Some wonderful posts by Kim at Northern California Style and Jennifer at A Well Styled Life made me think about this post.
I haven't bought much this year, clothing-wise, but I always do like my shoes. And while an expensive shoe is no doubt a thing of beauty and longevity, sometimes you need something else. Sometimes you can only afford something else.
My dress this holiday season was black.
But I added some accessories, and most of the sparkle came from my shoes.
It seems that over the last few years, I have allowed my inner disco ball to have its day. This morning I lined them all up and kind of went "huh, that's a lot of sparkly shoes."
|The red ones were $30 at Payless and make me feel like Dorothy!|
Perhaps I do not need any more sparkly shoes.
On the other hand, a pair of sparkly shoes in the dead of winter is a fine thing: a conversation starter, something to look at under the dinner party table, something that makes you stand out, for good or bad. When my toes twinkle, I twinkle.
At one point, I considered ridding myself of some of these things, and yet I loved them, in spite of it all. In my book, loving something is a sign that one should keep the thing even if they aren't perfect or tasteful. I can think of dozens of things I would part with before I could completely eliminate sparkle in my life. And while darling Jennifer helped me realize how best to present myself to the world now that I am in my fifties, a sparkly party shoe will always be in my closet. It seems my shoes are the Iris Apfels of my closet.

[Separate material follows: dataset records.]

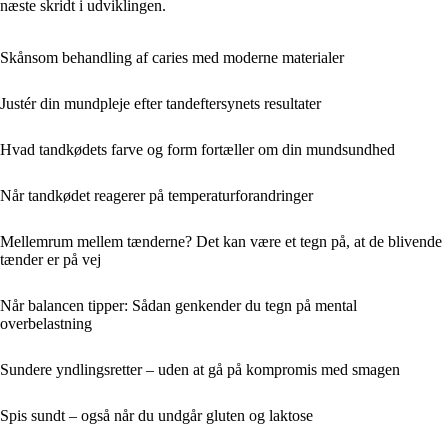
næste skridt i udviklingen.
Skånsom behandling af caries med moderne materialer
Justér din mundpleje efter tandeftersynets resultater
Hvad tandkødets farve og form fortæller om din mundsundhed
Når tandkødet reagerer på temperaturforandringer
Mellemrum mellem tænderne? Det kan være et tegn på, at de blivende
tænder er på vej
Når balancen tipper: Sådan genkender du tegn på mental
overbelastning
Sundere yndlingsretter – uden at gå på kompromis med smagen
Spis sundt – også når du undgår gluten og laktose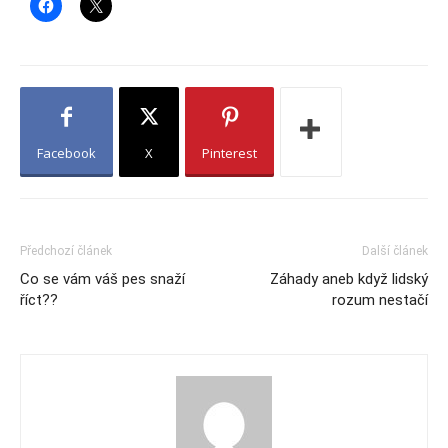
Facebook
X
Pinterest
Předchozí článek
Další článek
Co se vám váš pes snaží
Záhady aneb když lidský
říct??
rozum nestačí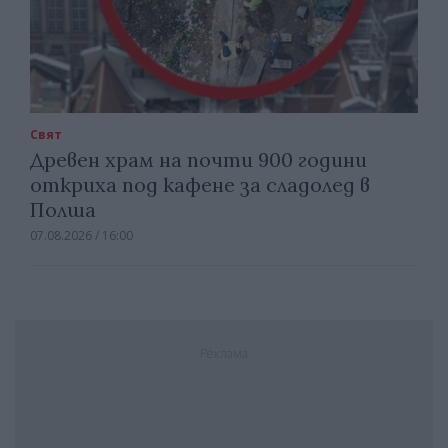
Свят
Древен храм на почти 900 години
откриха под кафене за сладолед в
Полша
07.08.2026 / 16:00
Реклама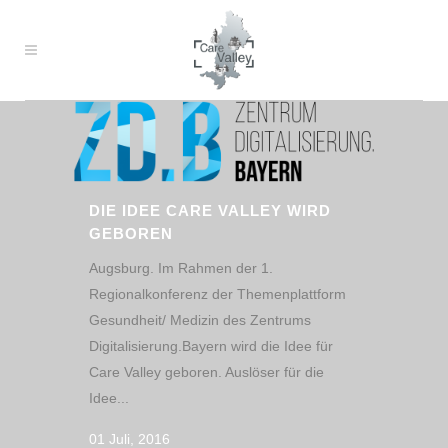
DIE IDEE CARE VALLEY WIRD
GEBOREN
Augsburg. Im Rahmen der 1.
Regionalkonferenz der Themenplattform
Gesundheit/ Medizin des Zentrums
Digitalisierung.Bayern wird die Idee für
Care Valley geboren. Auslöser für die
Idee...
01 Juli, 2016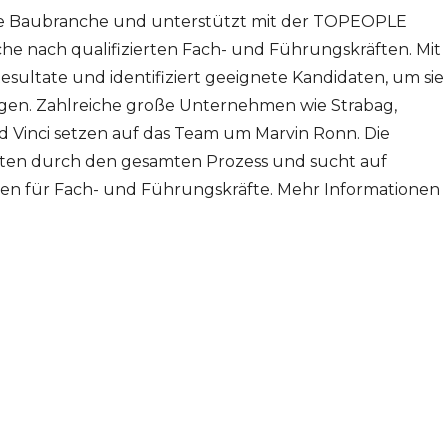
 die Baubranche und unterstützt mit der TOPEOPLE
nach qualifizierten Fach- und Führungskräften. Mit
Resultate und identifiziert geeignete Kandidaten, um sie
en. Zahlreiche große Unternehmen wie Strabag,
 Vinci setzen auf das Team um Marvin Ronn. Die
en durch den gesamten Prozess und sucht auf
 für Fach- und Führungskräfte. Mehr Informationen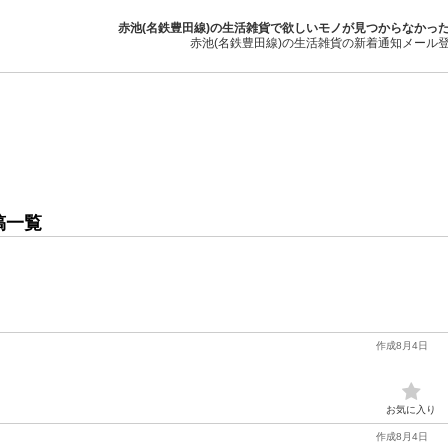
赤池(名鉄豊田線)の生活雑貨で欲しいモノが見つからなかっ
赤池(名鉄豊田線)の生活雑貨の新着通知メール
稿一覧
作成8月4日
お気に入り
作成8月4日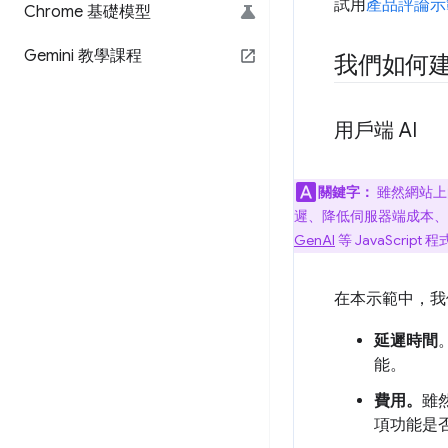
試用
產品評論示
Chrome 基礎模型
Gemini 教學課程
我們如何
用戶端 AI
關鍵字：
雖然網站上
遲、降低伺服器端成本、
GenAI
等 JavaScri
在本示範中，我
延遲時間
能。
費用。
雖
項功能是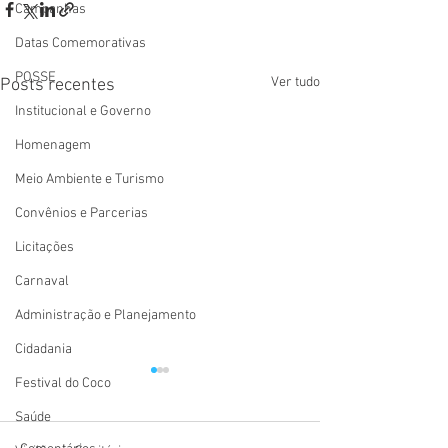
Campanhas
Datas Comemorativas
POSSE
Ver tudo
Posts recentes
Institucional e Governo
Homenagem
Meio Ambiente e Turismo
Convênios e Parcerias
Licitações
Carnaval
Administração e Planejamento
Cidadania
Festival do Coco
Saúde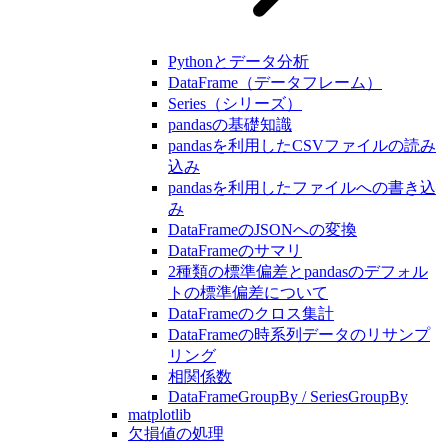
Pythonとデータ分析
DataFrame（データフレーム）
Series（シリーズ）
pandasの基礎知識
pandasを利用したCSVファイルの読み
込み
pandasを利用したファイルへの書き込
み
DataFrameのJSONへの変換
DataFrameのサマリ
2種類の標準偏差とpandasのデフォル
トの標準偏差について
DataFrameのクロス集計
DataFrameの時系列データのリサンプ
リング
相関係数
DataFrameGroupBy / SeriesGroupBy
matplotlib
欠損値の処理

I have learned many lessons this past year: that like is best with like, that creativity and bravery are valued by me more than anything and that I don't have enough to say about clothes, especially when compared with those who genuinely have a flair or budget for it. I like clothes, I just don't care enough it seems to work at, and it is work for me, as I am not a natural. A few nice pieces of clothing are swell, sure, but it doesn't go much further than that for me. I much prefer to see what others do there and admire from afar.
Shoes on the other hand, are a different matter. I love my shoes. And I love variety in my shoes and boots. None of the shoes in the picture above were expensive (save my old Donald Pliners) but they are comfortable and I love them.
Over the past year I have struggled to keep this blog interesting and I suspect at times I have failed. When I started blogging several years ago, it was a way to get back into writing and truthfully, the fashion blogs were what I stumbled upon first. But really, I wasn't particularly good at it and I spent more money than I cared to in order to keep up. I am not a fashionista and the effort to try and be one was not satisfying for me.
I will always admire the style of others, but to be my authentic self, I must admit that while I like to look nice, I am not all that comfortable sharing my blah outfits of the day! :-) And this is no critique of others for their love of clothing and their beautiful style. We are all unique, and our interests should be celebrated.
I am even contemplating a moratorium on clothes shopping for awhile, and simplifying things further.
So I hope you will stick around as I muse on other things (and the odd pair of shoes), including creativity, bravery, family, and all the goodness in this old world.